À travers des exemples concrets – de l’affaire Air Canada à Bing Chat (Sydney) – on comprend que même les modèles de langage les plus avancés peuvent être contournés par des utilisateurs curieux ou malveillants. Ces incidents ne relèvent pas de la science-fiction, mais d’une réalité déjà documentée sur de nombreuses plateformes comme Reddit, GitHub ou Substack.
Le prompt injection s’impose donc comme le talon d’Achille des IA conversationnelles, touchant indistinctement les systèmes propriétaires comme ChatGPT, Claude, Gemini ou autres, et les intégrations personnalisées dans des services commerciaux comme Klarna ou des assistants internes d’entreprise.
Face à cette vulnérabilité, les solutions doivent être à la fois techniques, organisationnelles et éthiques. Il ne s’agit plus seulement de concevoir des IA puissantes, mais de les rendre fiables, responsables et résistantes aux manipulations linguistiques.
À mesure que les IA seront de plus en plus interconnectées (API, plugins, automations), la sécurité contextuelle deviendra un enjeu stratégique majeur, au même titre que la performance ou l’ergonomie. Pour les entreprises comme pour les développeurs, il est crucial de considérer le prompt injection non comme une anomalie passagère, mais comme un risque fondamental à intégrer dès la conception.

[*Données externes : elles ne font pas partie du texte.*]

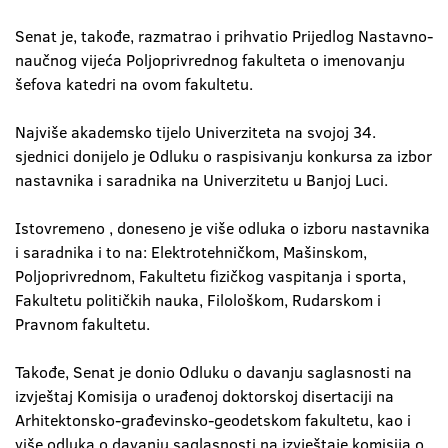
Senat je, takođe, razmatrao i prihvatio Prijedlog Nastavno-
naučnog vijeća Poljoprivrednog fakulteta o imenovanju
šefova katedri na ovom fakultetu.
Najviše akademsko tijelo Univerziteta na svojoj 34.
sjednici donijelo je Odluku o raspisivanju konkursa za izbor
nastavnika i saradnika na Univerzitetu u Banjoj Luci.
Istovremeno , doneseno je više odluka o izboru nastavnika
i saradnika i to na: Elektrotehničkom, Mašinskom,
Poljoprivrednom, Fakultetu fizičkog vaspitanja i sporta,
Fakultetu političkih nauka, Filološkom, Rudarskom i
Pravnom fakultetu.
Takođe, Senat je donio Odluku o davanju saglasnosti na
izvještaj Komisija o urađenoj doktorskoj disertaciji na
Arhitektonsko-građevinsko-geodetskom fakultetu, kao i
više odluka o davanju saglasnosti na izvještaje komisija o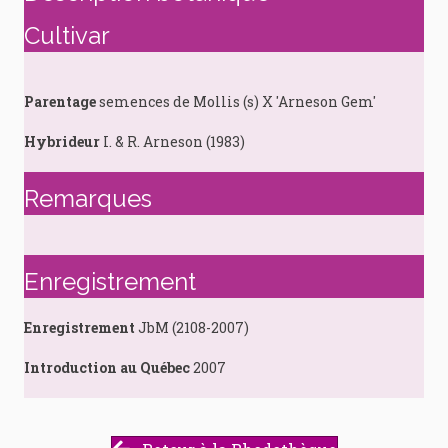
Cultivar
Parentage
semences de Mollis (s) X 'Arneson Gem'
Hybrideur
I. & R. Arneson (1983)
Remarques
Enregistrement
Enregistrement
JbM (2108-2007)
Introduction au Québec
2007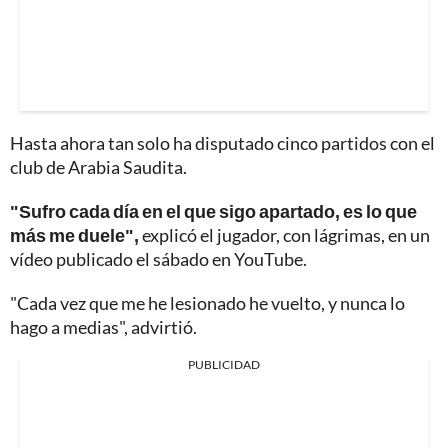
Hasta ahora tan solo ha disputado cinco partidos con el
club de Arabia Saudita.
"Sufro cada día en el que sigo apartado, es lo que
más me duele",
explicó el jugador, con lágrimas, en un
vídeo publicado el sábado en YouTube.
"Cada vez que me he lesionado he vuelto, y nunca lo
hago a medias", advirtió.
PUBLICIDAD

L’avenir de l’IA conversationnelle dépendra moins de ses capacités à générer du texte… que de sa capacité à résister aux attaques subtiles qui se cachent dans le langage humain.
FAQ
Le prompt injection est une technique d’attaque qui consiste à manipuler le texte envoyé à une IA conversationnelle (comme ChatGPT ou le Klarna Bot) pour contourner ses règles, déclencher des comportements inattendus ou obtenir des informations sensibles. Elle peut être directe (instruction glissée dans la question) ou indirecte (via une source externe que l’IA lit ou résume).
Tous les chatbots IA basés sur des modèles de langage (LLM), qu’ils soient propriétaires ou open source, sont potentiellement vulnérables. Cela inclut ChatGPT, Bing AI (Sydney), Bard, ou des intégrations personnalisées comme le Klarna Bot. Même les IA disposant de filtres et de garde-fous peuvent être contournées via des formulations ambiguës.
Non, aucune IA actuelle n’est totalement immunisée. Étant donné que les modèles traitent du langage naturel, il est difficile de prévoir toutes les formulations malveillantes possibles. Des stratégies d’atténuation existent (vérification des sorties, filtres contextuels, sandboxing), mais elles ne garantissent pas une sécurité absolue.
Un prompt injection réussi peut mener à :
des fuites de données confidentielles (prompts système, infos utilisateur),
des réponses inappropriées ou interdites par les politiques internes,
une désinformation massive,
voire des actions non autorisées si l’IA est connectée à des systèmes externes (plugins, bases de données).
Une faille classique repose sur une erreur de code ou de configuration technique. En revanche, le prompt injection exploite la manière dont une IA interprète le langage naturel, ce qui en fait une faille plus subtile, difficile à détecter, et accessible même sans compétence technique.